Extracted page text data:
▼▼▼
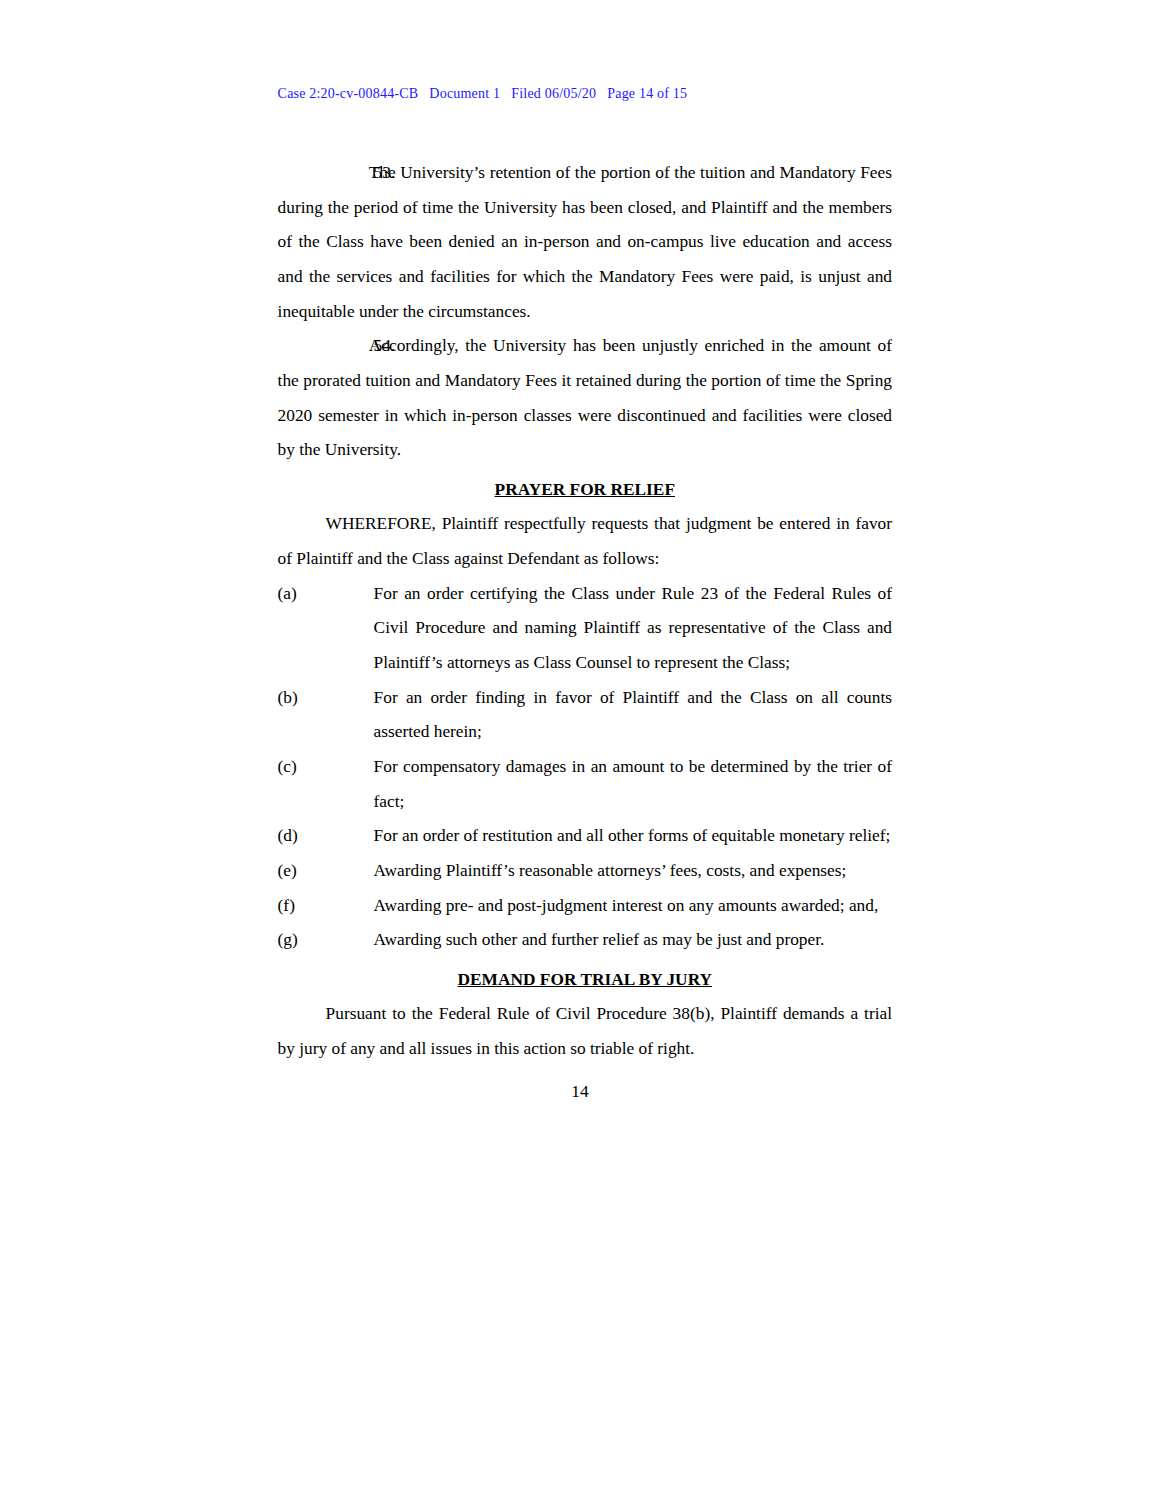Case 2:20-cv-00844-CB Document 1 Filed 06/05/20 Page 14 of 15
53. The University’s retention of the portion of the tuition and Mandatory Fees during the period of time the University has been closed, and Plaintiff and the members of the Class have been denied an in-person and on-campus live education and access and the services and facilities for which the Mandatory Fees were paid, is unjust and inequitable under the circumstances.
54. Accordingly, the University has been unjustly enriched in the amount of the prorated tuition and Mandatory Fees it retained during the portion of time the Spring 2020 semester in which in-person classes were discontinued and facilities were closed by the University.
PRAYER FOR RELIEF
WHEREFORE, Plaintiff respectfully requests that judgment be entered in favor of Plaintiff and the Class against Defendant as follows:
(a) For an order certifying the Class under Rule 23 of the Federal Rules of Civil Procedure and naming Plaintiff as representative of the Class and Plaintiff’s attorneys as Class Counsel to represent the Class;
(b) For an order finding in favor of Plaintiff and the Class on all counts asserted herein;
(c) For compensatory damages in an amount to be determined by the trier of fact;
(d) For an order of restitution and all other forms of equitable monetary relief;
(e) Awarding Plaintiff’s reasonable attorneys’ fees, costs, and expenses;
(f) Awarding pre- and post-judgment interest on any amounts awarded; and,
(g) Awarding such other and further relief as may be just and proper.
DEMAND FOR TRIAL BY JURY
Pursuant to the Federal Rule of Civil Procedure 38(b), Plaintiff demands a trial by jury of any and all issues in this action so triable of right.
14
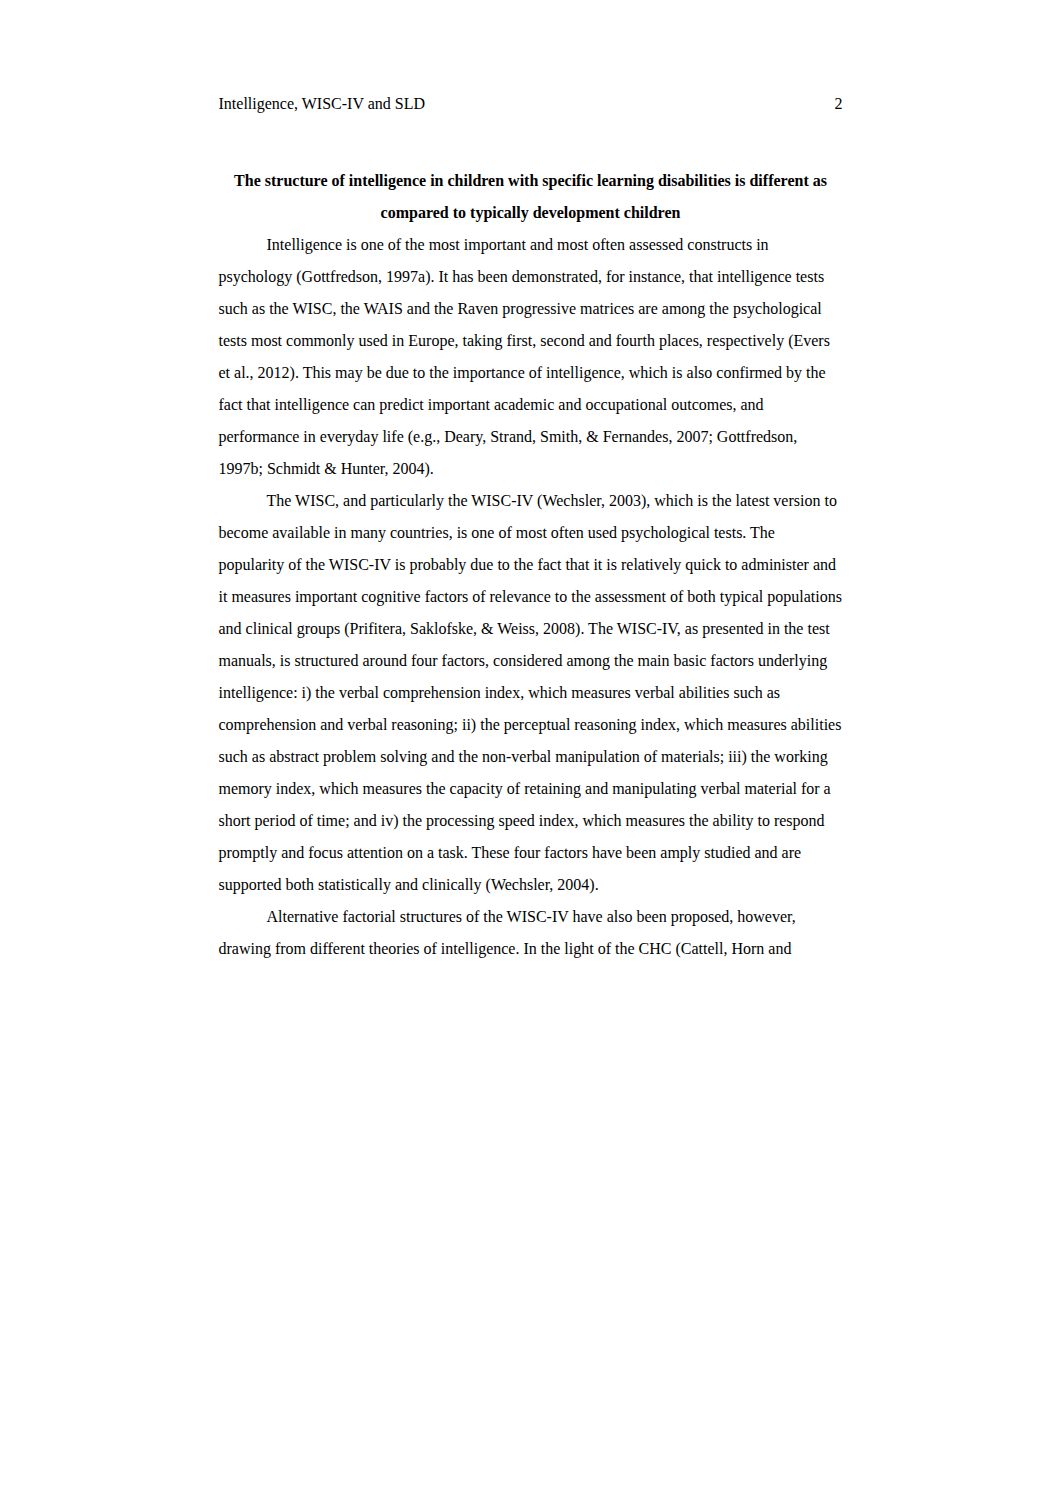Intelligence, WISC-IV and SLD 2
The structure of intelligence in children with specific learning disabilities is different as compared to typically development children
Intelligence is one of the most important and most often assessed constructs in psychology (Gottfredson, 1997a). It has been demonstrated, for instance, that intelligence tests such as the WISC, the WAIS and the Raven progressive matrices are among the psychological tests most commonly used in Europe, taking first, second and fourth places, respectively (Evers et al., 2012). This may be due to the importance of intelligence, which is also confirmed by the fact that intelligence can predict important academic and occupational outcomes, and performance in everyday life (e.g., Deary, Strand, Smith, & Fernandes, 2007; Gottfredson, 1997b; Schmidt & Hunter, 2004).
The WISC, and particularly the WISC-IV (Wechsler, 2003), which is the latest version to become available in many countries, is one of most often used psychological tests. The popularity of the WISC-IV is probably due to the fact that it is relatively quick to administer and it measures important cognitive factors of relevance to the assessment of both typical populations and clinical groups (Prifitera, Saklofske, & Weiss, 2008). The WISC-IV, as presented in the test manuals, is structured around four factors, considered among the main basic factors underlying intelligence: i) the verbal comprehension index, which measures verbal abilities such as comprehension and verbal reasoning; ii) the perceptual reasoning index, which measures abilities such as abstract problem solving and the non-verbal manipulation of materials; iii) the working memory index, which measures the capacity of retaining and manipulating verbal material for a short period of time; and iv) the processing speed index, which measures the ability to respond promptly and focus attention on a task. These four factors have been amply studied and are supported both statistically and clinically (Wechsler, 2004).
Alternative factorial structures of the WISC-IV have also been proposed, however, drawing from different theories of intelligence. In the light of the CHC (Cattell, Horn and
▲▲▲
**Task requirements**
The copy must match every line of the data exactly and contain no pictures.

**Result of this exercise**
Case 2:20-cv-00844-CB Document 1 Filed 06/05/20 Page 14 of 15
53. The University’s retention of the portion of the tuition and Mandatory Fees during the period of time the University has been closed, and Plaintiff and the members of the Class have been denied an in-person and on-campus live education and access and the services and facilities for which the Mandatory Fees were paid, is unjust and inequitable under the circumstances.
54. Accordingly, the University has been unjustly enriched in the amount of the prorated tuition and Mandatory Fees it retained during the portion of time the Spring 2020 semester in which in-person classes were discontinued and facilities were closed by the University.
PRAYER FOR RELIEF
WHEREFORE, Plaintiff respectfully requests that judgment be entered in favor of Plaintiff and the Class against Defendant as follows:
(a) For an order certifying the Class under Rule 23 of the Federal Rules of Civil Procedure and naming Plaintiff as representative of the Class and Plaintiff’s attorneys as Class Counsel to represent the Class;
(b) For an order finding in favor of Plaintiff and the Class on all counts asserted herein;
(c) For compensatory damages in an amount to be determined by the trier of fact;
(d) For an order of restitution and all other forms of equitable monetary relief;
(e) Awarding Plaintiff’s reasonable attorneys’ fees, costs, and expenses;
(f) Awarding pre- and post-judgment interest on any amounts awarded; and,
(g) Awarding such other and further relief as may be just and proper.
DEMAND FOR TRIAL BY JURY
Pursuant to the Federal Rule of Civil Procedure 38(b), Plaintiff demands a trial by jury of any and all issues in this action so triable of right.
14
Intelligence, WISC-IV and SLD 2
The structure of intelligence in children with specific learning disabilities is different as compared to typically development children
Intelligence is one of the most important and most often assessed constructs in psychology (Gottfredson, 1997a). It has been demonstrated, for instance, that intelligence tests such as the WISC, the WAIS and the Raven progressive matrices are among the psychological tests most commonly used in Europe, taking first, second and fourth places, respectively (Evers et al., 2012). This may be due to the importance of intelligence, which is also confirmed by the fact that intelligence can predict important academic and occupational outcomes, and performance in everyday life (e.g., Deary, Strand, Smith, & Fernandes, 2007; Gottfredson, 1997b; Schmidt & Hunter, 2004).
The WISC, and particularly the WISC-IV (Wechsler, 2003), which is the latest version to become available in many countries, is one of most often used psychological tests. The popularity of the WISC-IV is probably due to the fact that it is relatively quick to administer and it measures important cognitive factors of relevance to the assessment of both typical populations and clinical groups (Prifitera, Saklofske, & Weiss, 2008). The WISC-IV, as presented in the test manuals, is structured around four factors, considered among the main basic factors underlying intelligence: i) the verbal comprehension index, which measures verbal abilities such as comprehension and verbal reasoning; ii) the perceptual reasoning index, which measures abilities such as abstract problem solving and the non-verbal manipulation of materials; iii) the working memory index, which measures the capacity of retaining and manipulating verbal material for a short period of time; and iv) the processing speed index, which measures the ability to respond promptly and focus attention on a task. These four factors have been amply studied and are supported both statistically and clinically (Wechsler, 2004).
Alternative factorial structures of the WISC-IV have also been proposed, however, drawing from different theories of intelligence. In the light of the CHC (Cattell, Horn and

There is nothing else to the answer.